The Individual Patient Vitals Window Reimagined
Traditional vital windows showed vitals and alarms in isolation, offering limited context. The reimagined design adds a timeline graph to reveal trends over time and an AI prediction panel to flag risks like hypoxia before they occur.
These features give telehealth nurses clearer context, earlier warnings, and greater confidence in responding quickly to critical events.
Patient Context Overall View
Patient Overall View
Detailed 4-hour timeline showing alarms, medical events, and comments.
Intelligent hourly summary highlighting key occurrences within each time block.
Vital sign graphs providing a clear overview of patient trends.
Scrollable history to review
past patient context when needed.

Patient information tab with recent movements, diagnosis, treatment summary, and upcoming care plans.
Visual movement cues including images to give nurses richer context.
The Patient Overall View brings together critical context in one interface. A 4-hour timeline organizes alarms, events, and comments, paired with summaries and vital sign graphs to reveal trends.
Nurses can scroll back for history when needed, while a side tab shows key patient details, recent movements, and care plans. Visual cues like movement images further support quick interpretation.
Contextual Events View
When a prediction or alarm is triggered, nurses can quickly trace the related events highlighted on the adjacent screen. This contextual view helps them understand what led to the notification and navigate the situation with greater clarity and confidence, while keeping clinical judgment in their hands.

Snapshots of Our Process

Research Group Field Visit to Thorax ICU at Norrlands Universitetssjukhus.

Clustering and Synthesizing Research Findings.

Proposing Tele-ICU Nurse Workflows Based on Common Themes.

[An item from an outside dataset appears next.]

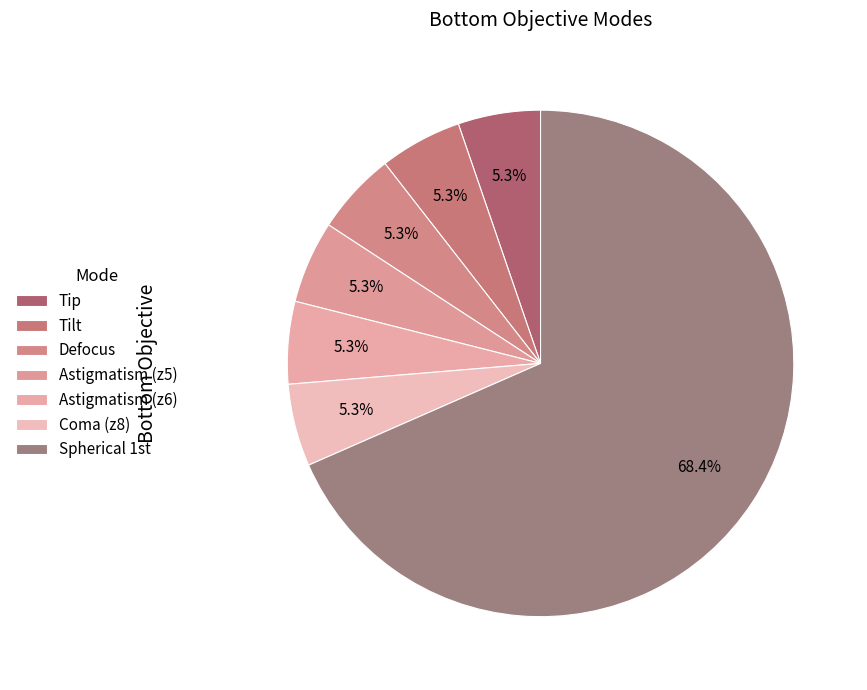

Which slice is the smallest?

Tip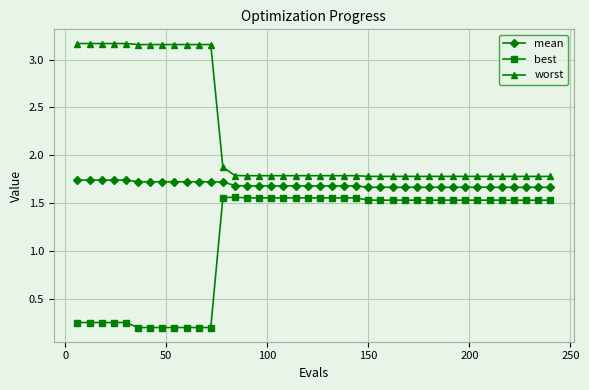

List the series in order of their overall mean, highest first.

worst, mean, best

Roleplaying to Test Proposed Workflows.

Ideating Ways to Provide Nurses with Richer Patient Context.

Takeaways
1. Design for Augmentation, Not Automation
My primary takeaway was that in expert domains like healthcare, AI's greatest value lies in amplifying human intuition, not replacing it. Our research with clinicians at Norrlands Hospital made it clear that the goal was never to automate the final decision. Instead, my focus shifted to reducing the cognitive load that precedes it. I learned that the most effective AI doesn't just provide answers; it provides clarity, freeing the nurse to focus on what truly matters: delivering expert patient care.
2. The Currency of AI is Trust, Not Just Accuracy
Through prototyping and feedback sessions with the Philips Healthcare UX team, my understanding of trust in AI deepened significantly. I learned that for a nurse to rely on a predictive tool in a high-pressure moment, accuracy is only the starting point. Trust is built on transparency and explainability. This insight was pivotal, guiding us to design a system that always shows the "why" behind its suggestions, clearly linking predictions to the patient's data history.
3. Prototyping as a Tool for Inquiry Under Constraint
Faced with a tight timeline and limited user access, I learned to leverage prototyping and roleplaying as our primary tools for inquiry, not just validation. By making abstract AI concepts tangible and interactive, we could elicit deep expert feedback and communicate our vision effectively, proving that clear methodology can turn constraints into a catalyst for focused innovation.